Collected data:

>>

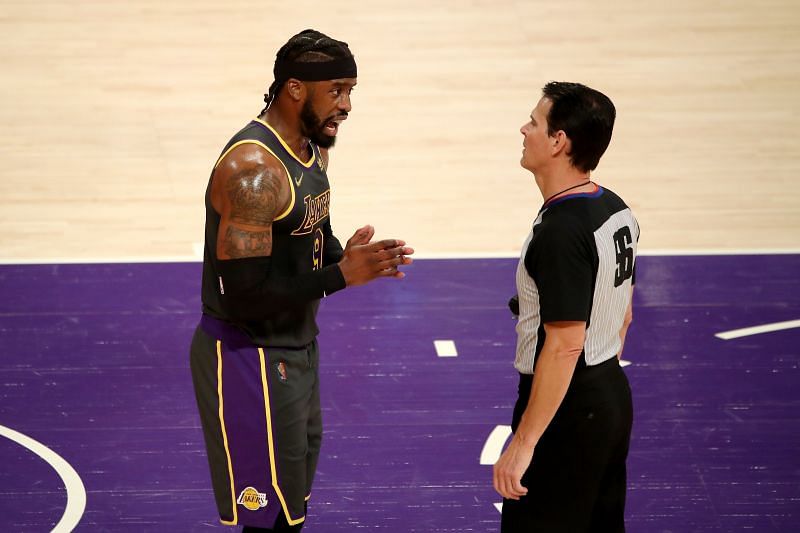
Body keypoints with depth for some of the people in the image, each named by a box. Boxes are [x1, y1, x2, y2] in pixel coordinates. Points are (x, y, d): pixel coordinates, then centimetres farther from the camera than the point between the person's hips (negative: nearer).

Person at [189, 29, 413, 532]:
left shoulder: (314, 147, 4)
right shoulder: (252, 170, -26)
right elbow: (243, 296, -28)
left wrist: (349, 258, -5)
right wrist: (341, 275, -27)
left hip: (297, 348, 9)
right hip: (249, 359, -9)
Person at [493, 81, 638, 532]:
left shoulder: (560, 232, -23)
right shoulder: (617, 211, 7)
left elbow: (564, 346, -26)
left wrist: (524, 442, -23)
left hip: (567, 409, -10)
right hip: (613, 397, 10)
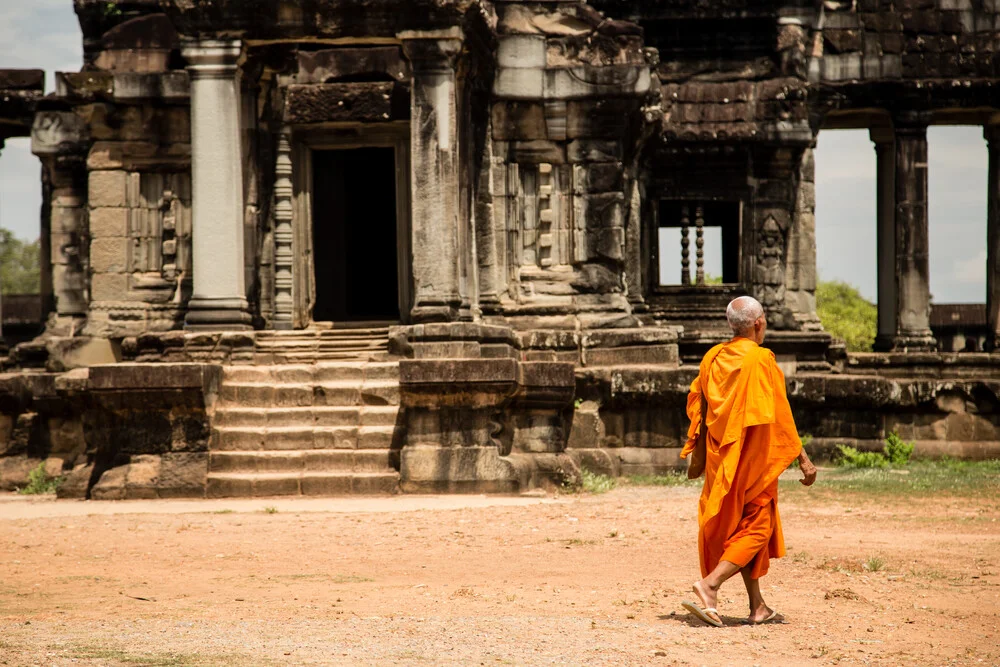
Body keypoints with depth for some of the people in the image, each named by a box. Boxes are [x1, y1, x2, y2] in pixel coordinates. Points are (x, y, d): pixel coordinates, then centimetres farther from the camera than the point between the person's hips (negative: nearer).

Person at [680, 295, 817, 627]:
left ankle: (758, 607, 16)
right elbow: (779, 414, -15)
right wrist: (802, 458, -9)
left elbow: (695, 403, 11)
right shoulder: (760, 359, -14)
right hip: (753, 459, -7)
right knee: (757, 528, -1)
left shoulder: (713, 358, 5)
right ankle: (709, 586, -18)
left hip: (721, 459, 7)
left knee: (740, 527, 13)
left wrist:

<<

Your task is to restate every record word for word. Omit all pictures.

◆ **SOLUTION TO THE PROBLEM**:
Body keypoints with depth for some of the people in the image, each named by a box. Boxes are [x1, y1, x2, y2] in pixel coordinates. Points are (x, y, d): pixel coordinates, then centimetres farther from the camera than the point between the person's hips (negative: nearer).

Person at [189, 29, 413, 532]:
left shoulder: (314, 147, 4)
right shoulder: (252, 170, -26)
right elbow: (243, 296, -28)
left wrist: (349, 258, -5)
right wrist: (341, 275, -27)
left hip: (297, 348, 9)
right hip: (249, 359, -9)
Person at [493, 81, 638, 532]:
left shoulder: (560, 232, -23)
right shoulder: (617, 211, 7)
left elbow: (564, 346, -26)
left wrist: (524, 442, -23)
left hip: (567, 409, -10)
right hip: (613, 397, 10)
Body keypoints with depth for some of the people in the image, each named by a box. Boxes are [x1, y1, x2, y2] in pixel coordinates. Points are (x, y, d): pixel coordinates, then centimetres farther from the camera than the point between the person's hips (negative: nearer).

Person at [680, 295, 817, 627]:
left ankle: (758, 607, 16)
right elbow: (779, 414, -15)
right wrist: (802, 458, -9)
left elbow: (695, 403, 11)
right shoulder: (760, 359, -14)
right hip: (753, 459, -7)
right knee: (757, 528, -1)
left shoulder: (713, 358, 5)
right ankle: (709, 586, -18)
left hip: (721, 459, 7)
left knee: (740, 527, 13)
left wrist:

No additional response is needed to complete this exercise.